PROMPT –
Exclude the pictures, then copy all remaining records exactly.

━━ DATA SHOWN

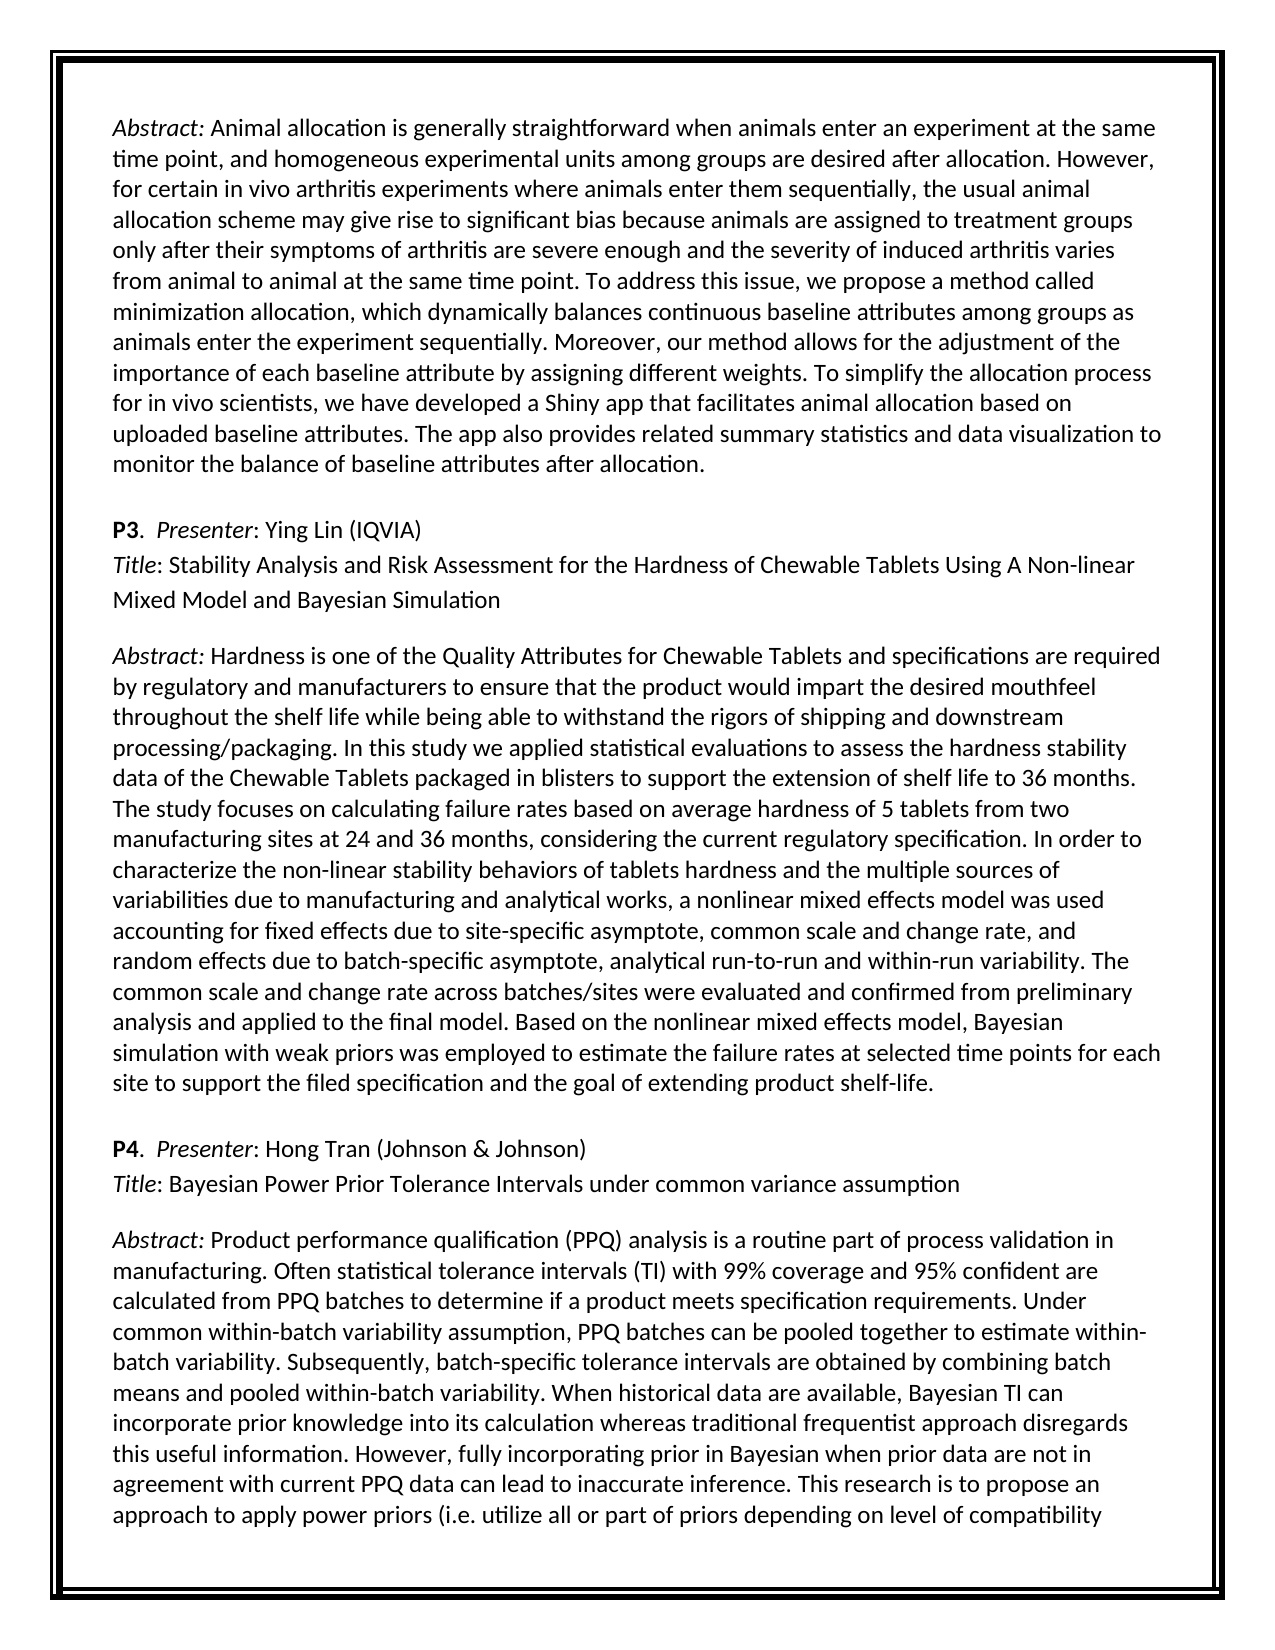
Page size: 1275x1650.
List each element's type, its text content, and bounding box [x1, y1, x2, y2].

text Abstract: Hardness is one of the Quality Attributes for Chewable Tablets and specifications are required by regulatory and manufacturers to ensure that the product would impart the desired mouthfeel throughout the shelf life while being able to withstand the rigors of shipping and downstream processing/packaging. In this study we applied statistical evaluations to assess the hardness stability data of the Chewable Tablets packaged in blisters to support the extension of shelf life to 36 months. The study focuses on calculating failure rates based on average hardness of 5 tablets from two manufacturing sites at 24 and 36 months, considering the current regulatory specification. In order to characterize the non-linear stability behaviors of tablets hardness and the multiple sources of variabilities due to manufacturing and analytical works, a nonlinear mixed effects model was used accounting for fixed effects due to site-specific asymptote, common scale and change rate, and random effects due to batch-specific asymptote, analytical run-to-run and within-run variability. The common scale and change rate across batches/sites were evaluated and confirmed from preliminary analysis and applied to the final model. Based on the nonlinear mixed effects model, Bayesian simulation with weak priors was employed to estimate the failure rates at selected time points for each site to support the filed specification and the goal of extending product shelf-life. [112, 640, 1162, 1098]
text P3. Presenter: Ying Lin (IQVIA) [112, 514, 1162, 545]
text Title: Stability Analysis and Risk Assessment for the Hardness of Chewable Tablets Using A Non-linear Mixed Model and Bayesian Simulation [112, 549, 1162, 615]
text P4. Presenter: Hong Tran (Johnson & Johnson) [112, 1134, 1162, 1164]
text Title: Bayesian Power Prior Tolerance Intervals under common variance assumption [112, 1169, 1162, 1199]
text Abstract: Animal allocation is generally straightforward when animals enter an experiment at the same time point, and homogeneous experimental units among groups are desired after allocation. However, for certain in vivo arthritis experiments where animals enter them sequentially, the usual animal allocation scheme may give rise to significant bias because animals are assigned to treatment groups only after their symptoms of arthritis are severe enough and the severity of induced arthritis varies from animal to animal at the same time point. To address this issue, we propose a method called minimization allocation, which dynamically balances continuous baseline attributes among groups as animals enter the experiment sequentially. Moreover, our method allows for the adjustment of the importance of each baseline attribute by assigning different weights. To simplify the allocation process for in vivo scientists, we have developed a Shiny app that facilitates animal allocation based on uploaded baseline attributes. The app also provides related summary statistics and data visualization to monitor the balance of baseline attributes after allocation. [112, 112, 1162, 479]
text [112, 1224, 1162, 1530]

━━━━

TASK RESULT –
Page size: 1275x1650.
List each element's type, its text content, and bounding box [x1, y1, x2, y2].

text Abstract: Hardness is one of the Quality Attributes for Chewable Tablets and specifications are required by regulatory and manufacturers to ensure that the product would impart the desired mouthfeel throughout the shelf life while being able to withstand the rigors of shipping and downstream processing/packaging. In this study we applied statistical evaluations to assess the hardness stability data of the Chewable Tablets packaged in blisters to support the extension of shelf life to 36 months. The study focuses on calculating failure rates based on average hardness of 5 tablets from two manufacturing sites at 24 and 36 months, considering the current regulatory specification. In order to characterize the non-linear stability behaviors of tablets hardness and the multiple sources of variabilities due to manufacturing and analytical works, a nonlinear mixed effects model was used accounting for fixed effects due to site-specific asymptote, common scale and change rate, and random effects due to batch-specific asymptote, analytical run-to-run and within-run variability. The common scale and change rate across batches/sites were evaluated and confirmed from preliminary analysis and applied to the final model. Based on the nonlinear mixed effects model, Bayesian simulation with weak priors was employed to estimate the failure rates at selected time points for each site to support the filed specification and the goal of extending product shelf-life. [112, 640, 1162, 1098]
text P3. Presenter: Ying Lin (IQVIA) [112, 514, 1162, 545]
text Title: Stability Analysis and Risk Assessment for the Hardness of Chewable Tablets Using A Non-linear Mixed Model and Bayesian Simulation [112, 549, 1162, 615]
text P4. Presenter: Hong Tran (Johnson & Johnson) [112, 1134, 1162, 1164]
text Title: Bayesian Power Prior Tolerance Intervals under common variance assumption [112, 1169, 1162, 1199]
text Abstract: Animal allocation is generally straightforward when animals enter an experiment at the same time point, and homogeneous experimental units among groups are desired after allocation. However, for certain in vivo arthritis experiments where animals enter them sequentially, the usual animal allocation scheme may give rise to significant bias because animals are assigned to treatment groups only after their symptoms of arthritis are severe enough and the severity of induced arthritis varies from animal to animal at the same time point. To address this issue, we propose a method called minimization allocation, which dynamically balances continuous baseline attributes among groups as animals enter the experiment sequentially. Moreover, our method allows for the adjustment of the importance of each baseline attribute by assigning different weights. To simplify the allocation process for in vivo scientists, we have developed a Shiny app that facilitates animal allocation based on uploaded baseline attributes. The app also provides related summary statistics and data visualization to monitor the balance of baseline attributes after allocation. [112, 112, 1162, 479]
text [112, 1224, 1162, 1530]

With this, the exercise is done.